President Bush, who skipped the Republican convention to monitor the storm from Texas, applauded the efforts.
"The coordination on this storm is a lot better than on — than during Katrina," Bush said noting how the governors of Alabama, Louisiana, Mississippi and Texas had been working in concert. "It was clearly a spirit of sharing assets, of listening to somebody's problems and saying, `How can we best address them?'"
For all their seeming similarities, Hurricanes Gustav and Katrina were different in one critical respect: Katrina smashed the Gulf Coast with an epic storm surge that topped 27 feet, a far higher wall of water than Gustav hauled ashore.

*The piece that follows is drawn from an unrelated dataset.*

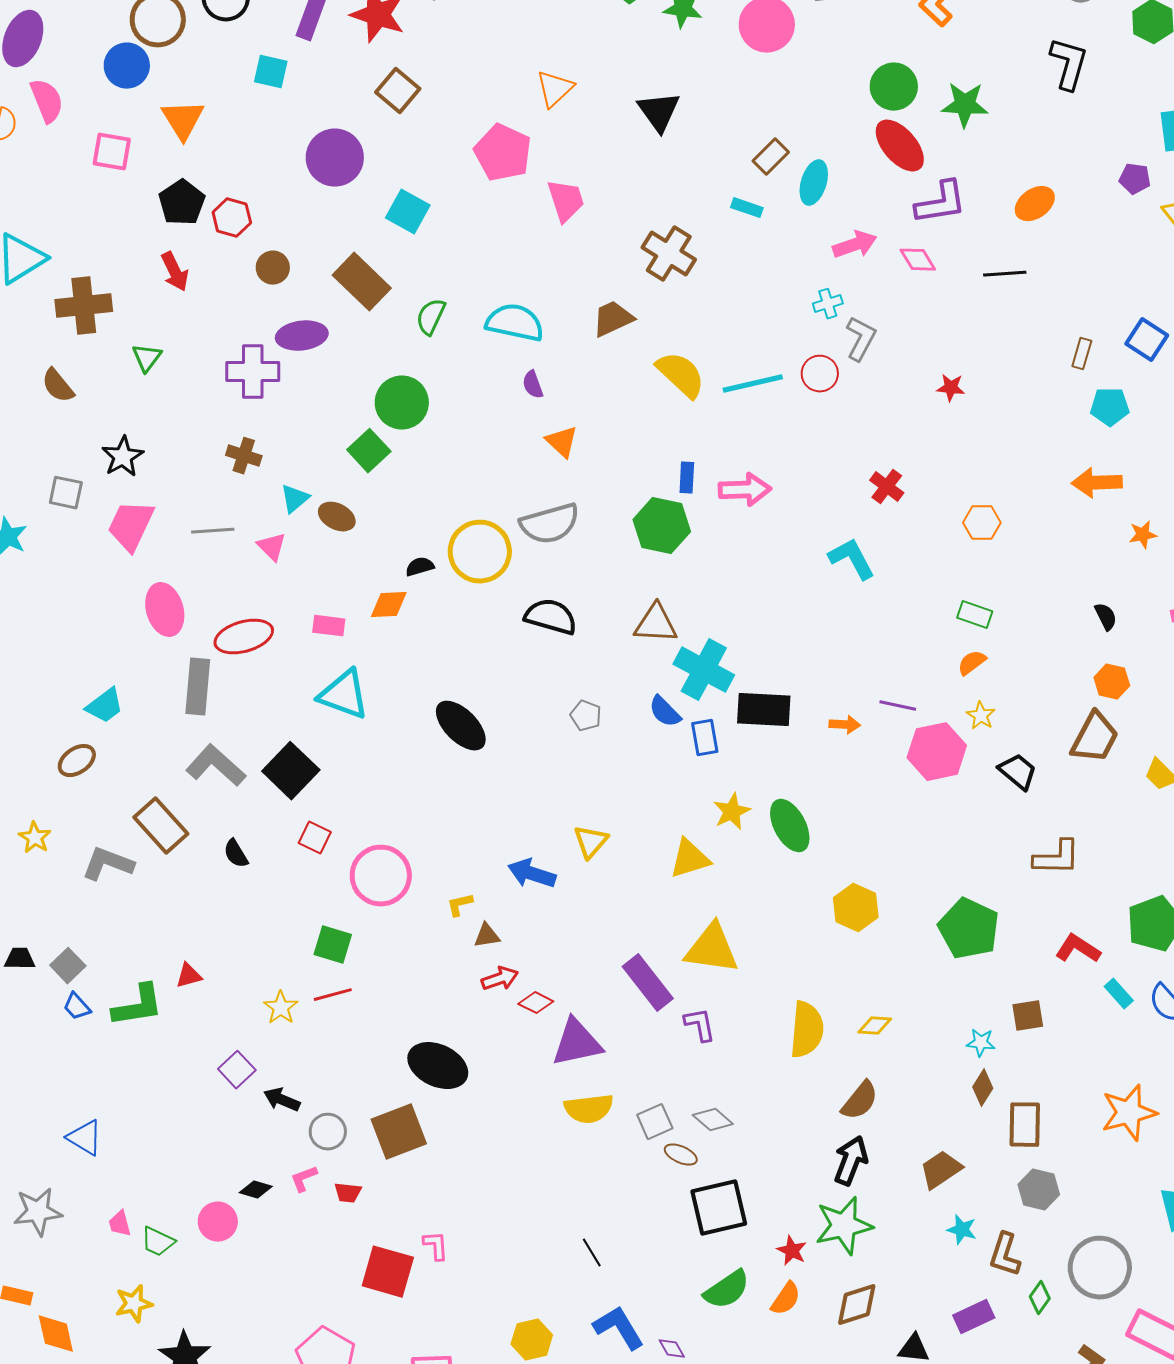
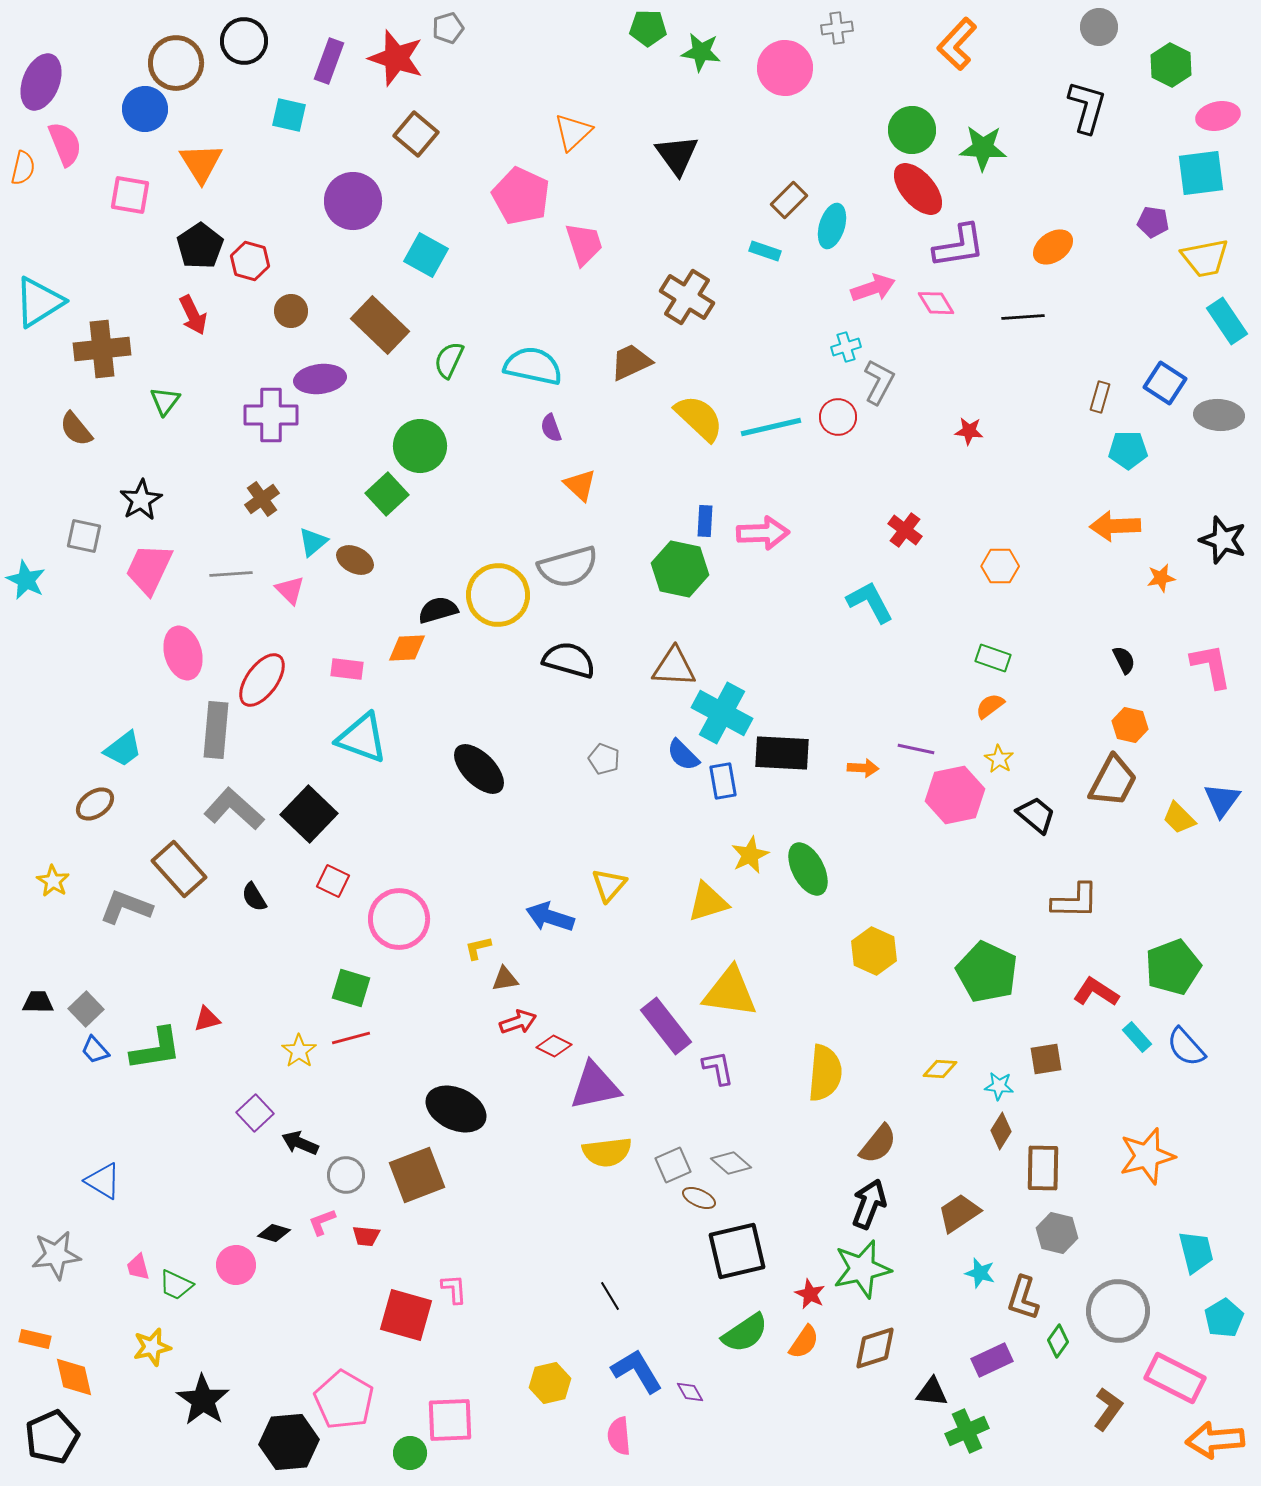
brown cross: (244, 456) -> (262, 499), turned 36
black semicircle: (420, 567) -> (438, 610), size x1.4
red ellipse: (244, 637) -> (262, 680), turned -38
yellow diamond: (875, 1026) -> (940, 1069), moved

Katrina was a bigger storm when it came ashore in August 2005 as a Category 3 storm and it made a direct hit on the Louisiana-Mississippi line. Gustav skirted along Louisiana's shoreline at "a more gentle angle," said National Weather Service storm surge specialist Will Shaffer.
The storm surge in the Industrial Canal reached 12 feet — the same height as the lowest wall. Officials monitoring the flood protection system took a breath, then turned their concern to the West Bank, where waters could still rise and pressure incomplete levees over the next day as the storm blusters inland.
"Right now, we feel we're not going to have a true inundation," said Karen Durham-Aguilera, director of the $15 billion project to rebuild the Army Corps of Engineers' levee and floodwalls in the New Orleans-area.
Still, Nagin urged everyone to "resist the temptation to say we're out of the woods." He said Gustav's heavy rainfall could still flood the saucer-shaped city over the next 24 hours as tropical storm-force winds batter the region.
Nagin's emergency preparedness director, Lt. Col. Jerry Sneed, said residents might be allowed to return 24 hours after the tropical storm-force winds die down.
Other evacuated areas along the coast may be away from home for longer, said National Hurricane Center director Bill Read. The hurricane will likely slow down as it heads into Texas and possibly Arkansas, and those areas could then get 20 inches of rainfall.
Coastal residents who evacuated into those areas may have to wait until a downgraded Gustav or its remnants passes them, Read said.
Evacuees watched TV coverage from shelters and hotel rooms hundreds of miles away. Some were relieved the news wasn't worse, while others knew their homes were in tatters.
Keith Cologne of Chauvin, La., looked dejected after talking by telephone to a friend who didn't evacuate. "They said it's bad, real bad. There are roofs lying all over. It's all gone," said Cologne, staying at a hotel in Orange Beach, Ala.
Harmonica player J.D. Hill was standing in line Monday morning to get into a public shelter in Bossier City in northwestern Louisiana after waiting on a state-provided evacuation bus that carried him to safety.
"There's the funky bus bathrooms, people can't sleep, we're not being told anything. We're at their mercy," he said.
Hill was the first resident of the Musicians' Village, a cluster of homes Harry Connick Jr. and fellow New Orleans musician Branford Marsalis built through Habitat for Humanity after Katrina. The village provides housing for musicians and others who lost their homes to Katrina. So far, the group of the homes was intact — on one porch, a decorated banner reading "Welcome Friends" survived the winds and was still hanging.
In Mississippi, officials said a 15-foot storm surge flooded homes and inundated the only highways to coastal towns devastated by Katrina. Officials said at least three people near the Jordan River had to be rescued from the floodwaters. Elsewhere in the state, an abandoned building in Gulfport collapsed and a few homes in Biloxi were flooded.
Gustav was the seventh named storm of the Atlantic hurricane season. The eighth, Tropical Storm Hanna, was strengthening about 40 miles north of the Bahamas. Forecasters said it could come ashore in Georgia and South Carolina late in the week.